Spiritual self care nurtures your sense of meaning, purpose, and inner alignment. It does not need to involve religion unless that feels right for you. It can be found in meditation, prayer, time in nature, rituals, mindful breathing, or practices that help you feel connected to something larger than your daily concerns. Spiritual care invites reflection and spaciousness. It helps you return to the deeper values that steady you when life feels chaotic. By nurturing your inner light, you cultivate grounding, clarity, and a sense of belonging within the wider world.
Financial self care supports your sense of stability, security, and clarity around money. It involves taking small, steady steps that reduce stress and help you feel grounded rather than overwhelmed. This might include creating a simple budget, tracking your spending with kindness rather than judgment, or setting aside a little money for savings when possible. It can also mean educating yourself about financial options, asking for support when needed, or making choices that reflect your values rather than pressure or fear. Financial care is about building a healthy, respectful relationship with money so that your resources can support your wellbeing and give you room to breathe.
Community or social self care honors your need for connection, belonging, and healthy relationships. For some people this looks like spending more time with loved ones. For others it means setting clearer boundaries or choosing relationships that uplift rather than drain them. It can also include seeking community through shared interests, support groups, or spiritual circles. Healthy social care recognizes that humans thrive when they feel seen and supported, yet also need space and solitude at times. Balancing both connection and boundaries helps you maintain relationships that nourish rather than deplete you.
Occupational self care focuses on creating a healthy relationship with your responsibilities, goals, and output. It might involve organizing your tasks, setting limits on work hours, creating a realistic to do list, or taking mindful breaks throughout the day. It also includes noticing perfectionism and releasing the pressure to perform at unsustainable levels. When you bring care into your work life, you create a more balanced rhythm that supports both accomplishment and wellbeing. This leads to greater focus, creativity, and satisfaction rather than burnout.

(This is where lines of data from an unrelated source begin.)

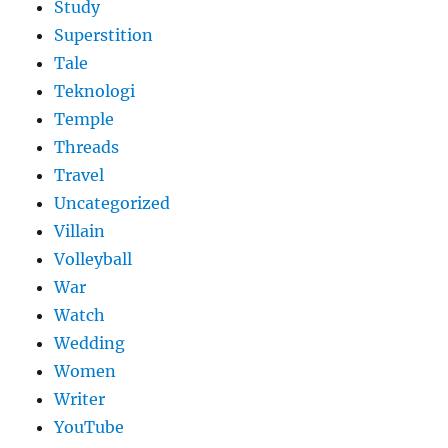
Study
Superstition
Tale
Teknologi
Temple
Threads
Travel
Uncategorized
Villain
Volleyball
War
Watch
Wedding
Women
Writer
YouTube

In many ways, a holistic approach to self care echoes the Yungdrung Bon understanding of the five divine energies (life-force, health, livelihood, social, and the soul), which teach that true wellbeing develops in a natural progression. Life-force comes first, because without vitality and the will to live, every other aspect of life collapses. From a strong life-force arises health, and with health comes the ability to sustain livelihood and purpose. Livelihood creates stability, which allows social energy to flourish, including our connections with others, our relationship with our own body, speech, and mind, and our harmony with the natural world. When all of these energies are balanced with the five elements and the three humors, the soul is supported and becomes steady and bright, allowing us to follow our sunshine and brighten the lives of all.